> What is needed
Please reproduce everything in the article on the FDA sperm-donor rule from "But researchers argue" down to "being singled out.", word for word.

> Excerpt to read

______

- The Washington Times - Thursday, May 20, 2004

The Food and Drug Administration yesterday announced a new rule that would prevent men who have engaged in homosexual sex within the past five years from making anonymous donations to sperm banks.

The new rules mirror Centers for Disease Control and Prevention guidelines that have been followed by most of the nation’s tissue and sperm banks for more than a decade. Even so, homosexual rights groups denounced the decision as “unscientific” and accused the Bush administration of discriminating against homosexuals.

“There is absolutely nothing about this proposal that’s based on science or medicine — this is a policy based on bigotry,” said Kevin Cathcart, executive director of the Lambda Legal Defense Fund. “The government’s recommendations are discriminatory and defy common sense.”

The new FDA rule, which goes into effect May 25, 2005, come as part of a five-year effort to expand its oversight of the growing tissue-donation industry and expedite the screening of new diseases before they can reach the donor pool.

Dr. Jesse Goodman, the FDA’s director of the Center for Biologics, Evaluation and Research, pointed out that the section on sperm donation represented “a very small part of the rule,” which deals mainly with the harvesting of bones, skin, corneas and other human tissue from corpses.

But he defended the decision to exclude anonymous sperm donations from active homosexuals, saying that men who have had homosexual sex have a higher risk for HIV infection than other segments of the population.

“I do understand their concern, and the desire of everyone to be donors,” Dr. Goodman said. “With regard to men who have had sex with men, the issue really is the higher incidence of HIV in that population.”

Homosexual rights groups countered that the FDA simply could require HIV testing of anonymous sperm donations, noting that new tests can detect HIV within 72 hours.

“There are already procedures in place to ensure that donated sperm is safe, no matter who donated it,” Mr. Cathcart said. “HIV affects every part of our nation’s population, and the FDA needs to realize that fact and stop treating gay men as the only people who contract HIV.”

Roberta Sklar, spokeswoman for the National Gay and Lesbian Task Force, accused the Bush administration of “ignoring scientific information and putting forth their own agenda to satisfy the extreme right-wing conservative voters.”

But researchers argue that HIV tests are not 100 percent reliable, even when they return prompt results. Like any test administered by people, it’s prone to human error.

In addition, it can take the human body up to six months to produce the antibodies that indicate a person is HIV-positive. Thus, in that six-month period, a negative test, no matter how quick the result, is not definitive, said Nicole Mandel of the University of California at San Francisco’s Center for HIV Information.

“We like to have a system in place where we don’t just rely on one thing. While there have been tremendous improvements in laboratory testing, they’re not foolproof,” Dr. Goodman said. “For that reason, we routinely exclude populations where sound scientific evidence shows that there could be a risk to the person receiving the donation.”

He insisted that homosexuals weren’t being singled out.

“We’re concerned about blood and tissue donors from the United Kingdom who may have been exposed to mad cow disease, so we may exclude donors who have been to Great Britain in the past six months,” Dr. Goodman said.

He also noted that the rule allows directed sperm donations, in which the recipient knows the donor and his medical history.

Bob Rigney, chief executive officer of the American Association of Tissue Banks, predicted that the effect on the industry would be “minimal.”

His organization has adhered for years to CDC guidelines on communicable-disease testing and medical and social history screening, which already includes excluding active homosexuals from anonymous sperm donations.

“We’re following the CDC guidelines right now, so this won’t have a major impact,” he said.

Of the roughly 150 U.S. tissue banks, 83 are accredited by his organization. More than 1 million tissue transplants are performed each year, he said.

______

> Source material
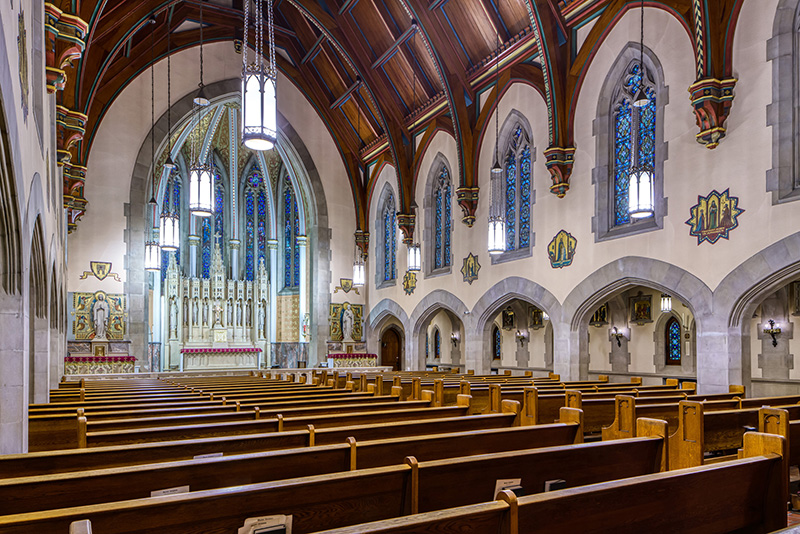
Where is `wall sconce lights`? The image size is (800, 534). wall sconce lights is located at coordinates (772, 321), (618, 331), (518, 332), (454, 335).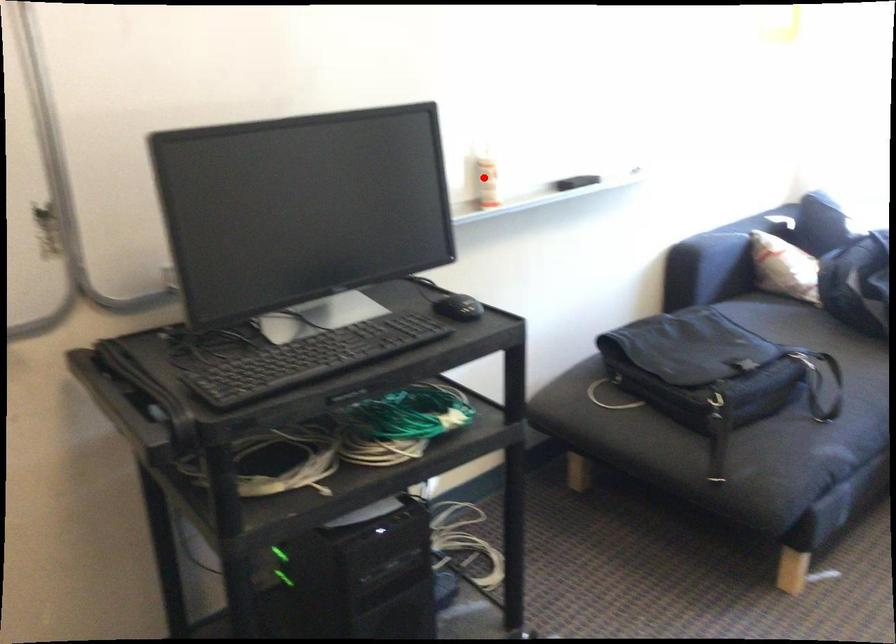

______

> Task response
But researchers argue that HIV tests are not 100 percent reliable, even when they return prompt results. Like any test administered by people, it’s prone to human error.

In addition, it can take the human body up to six months to produce the antibodies that indicate a person is HIV-positive. Thus, in that six-month period, a negative test, no matter how quick the result, is not definitive, said Nicole Mandel of the University of California at San Francisco’s Center for HIV Information.

“We like to have a system in place where we don’t just rely on one thing. While there have been tremendous improvements in laboratory testing, they’re not foolproof,” Dr. Goodman said. “For that reason, we routinely exclude populations where sound scientific evidence shows that there could be a risk to the person receiving the donation.”

He insisted that homosexuals weren’t being singled out.